In 2020, the UK cosmetics and toiletries e-commerce market surged 42% in value terms to €1.98bn (£1.7bn), up from €1.4bn (£1.2bn) in 2019, according to market research firm GlobalData. And this growth meant e-commerce now represented 14% of the cosmetics and toiletries UK market, making it the second-largest channel after hypermarkets and supermarkets that held a 30% value share.
“E-tailers have outpaced pharmacies and drugstores to take the second leading position,” said Nina Nowak, senior innovation researcher at GlobalData.
Speaking to CosmeticsDesign-Europe, Nowak said there had been “electric growth” in beauty and grooming e-commerce between 2019 and 2020 whilst market share in hypermarkets and supermarkets declined by 5.6% due to COVID-19 store closures and restrictions.
E-commerce beauty and grooming to hit €2.45bn in 2025
And GlobalData had forecast cosmetics and toiletries e-commerce growth to continue at a compound annual growth rate (CAGR) of 4.1% between 2021-2025 to hit €2.45bn (£2.1bn).
Whilst Nowak said this meant e-commerce growth would “stabilise” over the next five years, the perceived consumer benefits that drove the 2019-2020 surge would remain important for future growth and opportunities.
“Several factors contribute to consumers’ interest in online shopping,” she said.

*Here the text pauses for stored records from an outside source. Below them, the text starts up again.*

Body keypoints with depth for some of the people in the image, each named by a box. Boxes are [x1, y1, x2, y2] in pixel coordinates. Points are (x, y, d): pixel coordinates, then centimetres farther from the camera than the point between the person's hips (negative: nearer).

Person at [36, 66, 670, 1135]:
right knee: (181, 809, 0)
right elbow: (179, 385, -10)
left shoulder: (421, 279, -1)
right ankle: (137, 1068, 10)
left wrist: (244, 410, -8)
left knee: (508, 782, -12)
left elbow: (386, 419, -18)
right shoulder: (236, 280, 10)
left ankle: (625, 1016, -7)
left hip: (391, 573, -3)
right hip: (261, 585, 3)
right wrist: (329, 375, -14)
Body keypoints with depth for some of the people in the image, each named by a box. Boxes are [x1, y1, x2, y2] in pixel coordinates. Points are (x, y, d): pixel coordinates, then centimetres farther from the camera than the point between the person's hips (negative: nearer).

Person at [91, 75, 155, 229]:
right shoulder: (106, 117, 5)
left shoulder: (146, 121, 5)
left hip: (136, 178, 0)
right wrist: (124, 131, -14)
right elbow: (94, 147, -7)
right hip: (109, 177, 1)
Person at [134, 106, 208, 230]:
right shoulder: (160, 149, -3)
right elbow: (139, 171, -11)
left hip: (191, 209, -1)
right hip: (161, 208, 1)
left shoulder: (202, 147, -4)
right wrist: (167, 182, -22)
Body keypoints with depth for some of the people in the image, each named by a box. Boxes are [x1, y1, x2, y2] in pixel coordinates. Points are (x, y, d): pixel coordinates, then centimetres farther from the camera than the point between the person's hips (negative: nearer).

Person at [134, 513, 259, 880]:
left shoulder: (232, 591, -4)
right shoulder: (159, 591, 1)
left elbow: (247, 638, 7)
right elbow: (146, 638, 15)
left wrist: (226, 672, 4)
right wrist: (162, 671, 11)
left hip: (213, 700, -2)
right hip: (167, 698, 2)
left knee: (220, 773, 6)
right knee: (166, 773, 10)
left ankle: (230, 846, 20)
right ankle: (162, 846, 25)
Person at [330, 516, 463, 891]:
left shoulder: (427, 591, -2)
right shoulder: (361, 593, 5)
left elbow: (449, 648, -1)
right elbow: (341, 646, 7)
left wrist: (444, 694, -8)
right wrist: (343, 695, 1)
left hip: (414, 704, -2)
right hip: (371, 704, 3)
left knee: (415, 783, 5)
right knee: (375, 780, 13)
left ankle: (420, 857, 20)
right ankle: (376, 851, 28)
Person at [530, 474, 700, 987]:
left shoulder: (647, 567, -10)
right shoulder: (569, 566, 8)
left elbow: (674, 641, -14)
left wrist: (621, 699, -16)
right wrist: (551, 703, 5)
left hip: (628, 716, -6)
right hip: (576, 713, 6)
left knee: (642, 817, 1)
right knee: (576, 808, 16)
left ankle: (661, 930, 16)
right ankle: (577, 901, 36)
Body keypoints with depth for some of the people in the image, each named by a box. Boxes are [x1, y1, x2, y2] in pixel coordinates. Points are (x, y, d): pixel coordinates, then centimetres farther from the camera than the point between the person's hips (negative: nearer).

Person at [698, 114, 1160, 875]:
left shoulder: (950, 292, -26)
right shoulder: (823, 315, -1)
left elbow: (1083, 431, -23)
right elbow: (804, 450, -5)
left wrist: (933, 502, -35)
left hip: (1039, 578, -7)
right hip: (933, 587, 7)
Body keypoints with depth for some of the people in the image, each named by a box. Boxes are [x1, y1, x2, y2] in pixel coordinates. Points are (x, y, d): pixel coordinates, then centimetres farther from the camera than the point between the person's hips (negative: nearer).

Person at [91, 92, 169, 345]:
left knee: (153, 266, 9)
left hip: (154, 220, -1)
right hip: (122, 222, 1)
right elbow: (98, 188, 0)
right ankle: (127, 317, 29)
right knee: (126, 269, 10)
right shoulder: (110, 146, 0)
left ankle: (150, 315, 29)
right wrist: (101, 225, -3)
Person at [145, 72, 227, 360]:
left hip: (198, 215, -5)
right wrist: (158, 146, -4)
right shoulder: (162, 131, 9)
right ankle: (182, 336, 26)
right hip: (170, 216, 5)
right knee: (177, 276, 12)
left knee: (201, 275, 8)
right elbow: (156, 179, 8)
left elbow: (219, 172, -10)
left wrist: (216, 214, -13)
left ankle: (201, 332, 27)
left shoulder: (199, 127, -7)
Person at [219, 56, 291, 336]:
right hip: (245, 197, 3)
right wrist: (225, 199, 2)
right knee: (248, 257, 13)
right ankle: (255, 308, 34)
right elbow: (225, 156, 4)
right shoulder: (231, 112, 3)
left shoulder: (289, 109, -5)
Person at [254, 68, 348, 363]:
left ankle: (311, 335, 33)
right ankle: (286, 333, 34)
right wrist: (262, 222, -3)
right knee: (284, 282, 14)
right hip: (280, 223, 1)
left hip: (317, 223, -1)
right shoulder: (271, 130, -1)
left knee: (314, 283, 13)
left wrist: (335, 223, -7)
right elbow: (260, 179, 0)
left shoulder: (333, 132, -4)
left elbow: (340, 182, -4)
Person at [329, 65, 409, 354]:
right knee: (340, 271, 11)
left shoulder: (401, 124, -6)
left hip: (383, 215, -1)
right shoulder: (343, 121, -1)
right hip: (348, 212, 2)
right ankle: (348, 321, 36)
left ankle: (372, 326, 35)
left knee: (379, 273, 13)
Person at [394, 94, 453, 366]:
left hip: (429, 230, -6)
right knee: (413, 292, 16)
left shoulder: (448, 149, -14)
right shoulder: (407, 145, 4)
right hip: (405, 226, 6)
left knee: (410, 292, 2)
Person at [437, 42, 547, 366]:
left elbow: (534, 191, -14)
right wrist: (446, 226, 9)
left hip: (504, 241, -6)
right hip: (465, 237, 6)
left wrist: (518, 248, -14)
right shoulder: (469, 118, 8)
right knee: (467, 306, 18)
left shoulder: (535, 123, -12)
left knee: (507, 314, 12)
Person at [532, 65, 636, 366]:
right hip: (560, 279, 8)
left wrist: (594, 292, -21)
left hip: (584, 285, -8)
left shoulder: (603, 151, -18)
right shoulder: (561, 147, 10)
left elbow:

Findings from GlobalData’s Q1 global consumer survey showed 66% of consumers said convenience was the main advantage of shopping online; 64% said it was the time-saving aspect; 42% said it was about lower prices; and 41% said minimal social contact was the main advantage.
Another 41% said variety and choice available was the key plus to e-commerce; a factor that gained importance when looking specifically at beauty and grooming where e-commerce tools that allowed customised shopping experiences had fast-advanced, Nowak said.
“…The advanced digital tools and apps that allow personalised product choice based on a ‘selfie’ image provided by a consumer are efficiently replacing an in-store experience,” she said.
Beauty boost – D2C or multi-brand online platforms?
Asked what area of UK e-commerce would prove most plentiful for beauty and grooming brands moving forward – direct-to-consumer sites or multi-brand platforms – Nowak said: “As the e-commerce landscape evolves, it is important for beauty brands not to rely exclusively on either multi-brand platforms or D2C sites, as these channels serve different consumer groups and preferences.”
Presence on a multi-brand platform, she said, was “vital in broadening the brand’s reach” because these sites catered to consumers seeking a wide choice and those who enjoyed browsing and trying new products. At the same time, she said D2C “could prove crucial in maintaining a loyal consumer base” because these sites enabled tailored offerings, promotions and high-level personalisation amongst established or repeat customers.
Gen Z and millennials, for example, were most likely to admit typically purchasing beauty and grooming products online, with 22% claiming to buy these directly from brands, she said.
Omnichannel focus the future for beauty and grooming
Nowak said what would be key for beauty and grooming brands and future growth in e-commerce was balance and a multichannel strategy. And emerging partnerships between the likes of Sephora and Zalando and The Hut Group and Cult Beauty proved this, she said. “Such deals showcase the growing importance of omnichannel beauty shopping which should be at the centre of attention of brands striving to broaden their reach online.”
Whilst hypermarkets and supermarkets would likely remain the number-one channel for beauty and grooming shopping in the UK for some time – still around double the size of e-commerce in value terms and important because of accessibility and convenience – Nowak said there was good scope for e-tailers to compete and push beauty expertise and personalisation.
“E-commerce players can reinforce their place in beauty by positioning themselves as an ‘industry expert’ with additional services such as consultations or ‘beauty regimen finders’ that provide a touch of personalisation and premium experience,” she said.
“…Extended lockdowns and social distancing restrictions have triggered a permanent shift towards e-commerce across various categories, including beauty and grooming. This change should be an impulse for personal care brands to focus their strategy toward enhancing their online presence, with brand and retailer deals at the centre, as well as providing a tailored shopping experience for consumers.”